Meckel diverticulum is typically lined by ileal mucosa.

Clinical presentations:

The majority are asymptomatic.

It is often found incidentally on imaging studies.

Hematochezia:

  • Cause of bleeding is ectopic gastric mucosa (acid-secreting mucosa)
  • Intermittent painless rectal bleeding (hematochezia) occurs suddenly and tends to be massive in younger patients.
  • Bleeding occurs without prior warning and usually spontaneously subsides.
  • The color of the stool is typically described as brick colored or currant jelly colored.
  • Bleeding can cause significant anemia but is usually self-limited (resolves without intervention) because of contraction of the splanchnic vessels, as patients become hypovolemic.
  • Bleeding from a Meckel diverticulum can also be less dramatic, with melanotic stools.

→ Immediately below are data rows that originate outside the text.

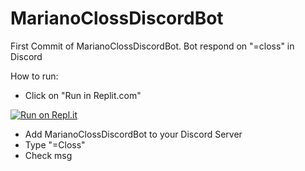 # MarianoClossDiscordBot


First Commit of MarianoClossDiscordBot. Bot respond on "=closs" in Discord


How to run:
  - Click on "Run in Replit.com"

[![Run on Repl.it](https://repl.it/badge/github/fgonz931/MarianoClossDiscordBot.git)](https://repl.it/github/fgonz931/MarianoClossDiscordBot.git)



  - Add MarianoClossDiscordBot to your Discord Server 
  - Type "=Closs"
  - Check msg

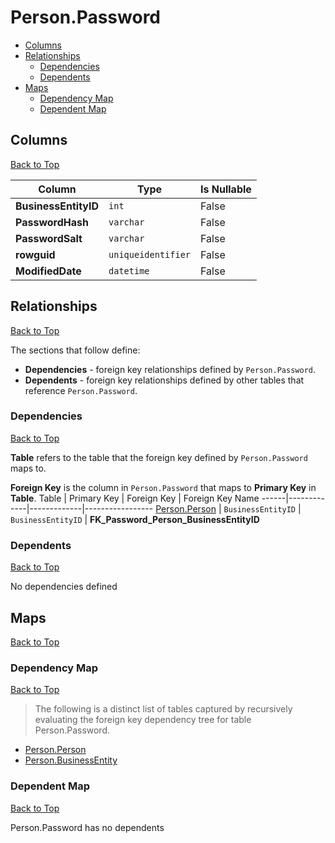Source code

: # Person.Password

* [Columns](#columns)
* [Relationships](#relationships)
    * [Dependencies](#dependencies)
    * [Dependents](#dependents)
* [Maps](#maps)
    * [Dependency Map](#dependency-map)
    * [Dependent Map](#dependent-map)

## Columns
[Back to Top](#personpassword)

Column | Type | Is Nullable
-------|------|------------
**BusinessEntityID** | `int` | False
**PasswordHash** | `varchar` | False
**PasswordSalt** | `varchar` | False
**rowguid** | `uniqueidentifier` | False
**ModifiedDate** | `datetime` | False

## Relationships
[Back to Top](#personpassword)


The sections that follow define:
* **Dependencies** - foreign key relationships defined by `Person.Password`.
* **Dependents** - foreign key relationships defined by other tables that reference `Person.Password`.

### Dependencies
[Back to Top](#personpassword)


**Table** refers to the table that the foreign key defined by `Person.Password` maps to.

**Foreign Key** is the column in `Person.Password` that maps to **Primary Key** in **Table**.
Table | Primary Key | Foreign Key | Foreign Key Name
------|-------------|-------------|-----------------
[Person.Person](./Person.md) | `BusinessEntityID` | `BusinessEntityID` | **FK_Password_Person_BusinessEntityID**

### Dependents
[Back to Top](#personpassword)

No dependencies defined

## Maps
[Back to Top](#personpassword)

### Dependency Map
[Back to Top](#personpassword)

> The following is a distinct list of tables captured by recursively evaluating the foreign key dependency tree for table Person.Password.

* [Person.Person](./Person.md)
* [Person.BusinessEntity](./BusinessEntity.md)
### Dependent Map
[Back to Top](#personpassword)

Person.Password has no dependents
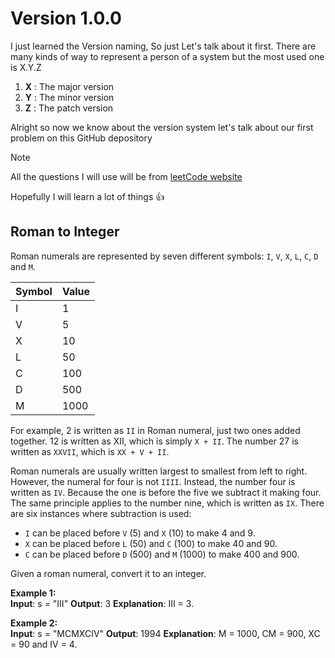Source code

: # Version 1.0.0

I just learned the Version naming, So just Let's talk about it first. There are many kinds of way to represent a person of a system but the most used one is X.Y.Z

1. **X** : The major version
2. **Y** : The minor version
3. **Z**  : The patch version 

Alright so now we know about the version system let's talk about our first problem on this GitHub depository

>[!NOTE]
> All the questions I will use will be from [leetCode website](https://leetcode.com/)

Hopefully I will learn a lot of things :+1:

## Roman to Integer
Roman numerals are represented by seven different symbols: `I`, `V`, `X`, `L`, `C`, `D` and `M`.

|**Symbol**|**Value**|
|--|--|
|I|1|
|V|5|
|X|10|
|L|50|
|C|100|
|D|500|
|M|1000|

For example, 2 is written as `II` in Roman numeral, just two ones added together. 12 is written as XII, which is simply `X + II`. The number 27 is written as `XXVII`, which is `XX + V + II`.

Roman numerals are usually written largest to smallest from left to right. However, the numeral for four is not `IIII`. Instead, the number four is written as `IV`. Because the one is before the five we subtract it making four. The same principle applies to the number nine, which is written as `IX`. There are six instances where subtraction is used:

* `I` can be placed before `V` (5) and `X` (10) to make 4 and 9. 
* `X` can be placed before `L` (50) and `C` (100) to make 40 and 90. 
* `C` can be placed before `D` (500) and `M` (1000) to make 400 and 900.

Given a roman numeral, convert it to an integer.    

**Example 1:**<br>
    **Input**: s = "III"
    **Output**: 3
    **Explanation**: III = 3.

**Example 2:**<br>
    **Input**: s = "MCMXCIV"
    **Output**: 1994
    **Explanation**: M = 1000, CM = 900, XC = 90 and IV = 4.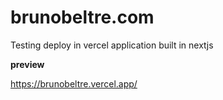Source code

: # brunobeltre.com

Testing deploy in vercel application built in nextjs

**preview**

https://brunobeltre.vercel.app/

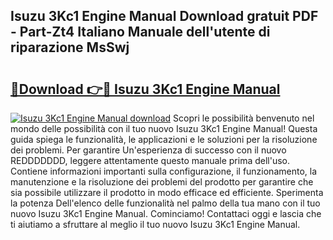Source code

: ## Isuzu 3Kc1 Engine Manual Download gratuit PDF - Part-Zt4 Italiano Manuale dell'utente di riparazione MsSwj

# <h2><a href="http://dfchaq.blite.top/?on=Isuzu+3Kc1+Engine+Manual">🔗Download 👉🔴 Isuzu 3Kc1 Engine Manual</a></h2>

[![Isuzu 3Kc1 Engine Manual download](https://i.imgur.com/lujVjoI.png)](http://dfchaq.blite.top/?on=Isuzu+3Kc1+Engine+Manual)
Scopri le possibilità benvenuto nel mondo delle possibilità con il tuo nuovo Isuzu 3Kc1 Engine Manual! Questa guida spiega le funzionalità, le applicazioni e le soluzioni per la risoluzione dei problemi. Per garantire Un'esperienza di successo con il nuovo REDDDDDDD, leggere attentamente questo manuale prima dell'uso. Contiene informazioni importanti sulla configurazione, il funzionamento, la manutenzione e la risoluzione dei problemi del prodotto per garantire che sia possibile utilizzare il prodotto in modo efficace ed efficiente. Sperimenta la potenza Dell'elenco delle funzionalità nel palmo della tua mano con il tuo nuovo Isuzu 3Kc1 Engine Manual. Cominciamo! Contattaci oggi e lascia che ti aiutiamo a sfruttare al meglio il tuo nuovo Isuzu 3Kc1 Engine Manual.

It should be suspected in children with recurrent or atypical intussusception, a patient with symptoms of appendicitis after their appendix has been removed, and patients with an unclear source of GI bleeding.

Tuesday, January 1, 2019

Periumbilical necrotizing fasciitis in the newborn

 Periumbilical necrotizing fasciitis in the newborn

Neonatal necrotizing fasciitis is a rare complication of omphalitis.

Necrotizing fasciitis starts initially as periumbilical cellulitis and rapidly spreads to the subcutaneous tissues, with the overlying skin appearing edematous with purplish blue discoloration.

Necrotizing fasciitis may also present with bullae, crepitus and peau d’orange appearance.

Necrotizing fasciitis should be recognized early and treated aggressively by debridement, broad-spectrum antibiotics, and supportive care.

In addition to debridement of the involved abdominal wall, it is important to resect the umbilical vein, both umbilical arteries, and any urachal remnant that is present, as these may be involved in the necrotizing infection (even if they look normal).

Reported mortality rates are as high as 60 to 85 percent.

References:

  1. Cilley R. Disorders of the umbilicus. In: Pediatric Surgery, Grosfeld J, O'Neill J, Coran A, Fonkalsrud E (Eds), Mosby Inc., Philadelphia 2006.
  2. Pomeranz A. Anomalies, abnormalities, and care of the umbilicus. Pediatr Clin North Am 2004; 51:819.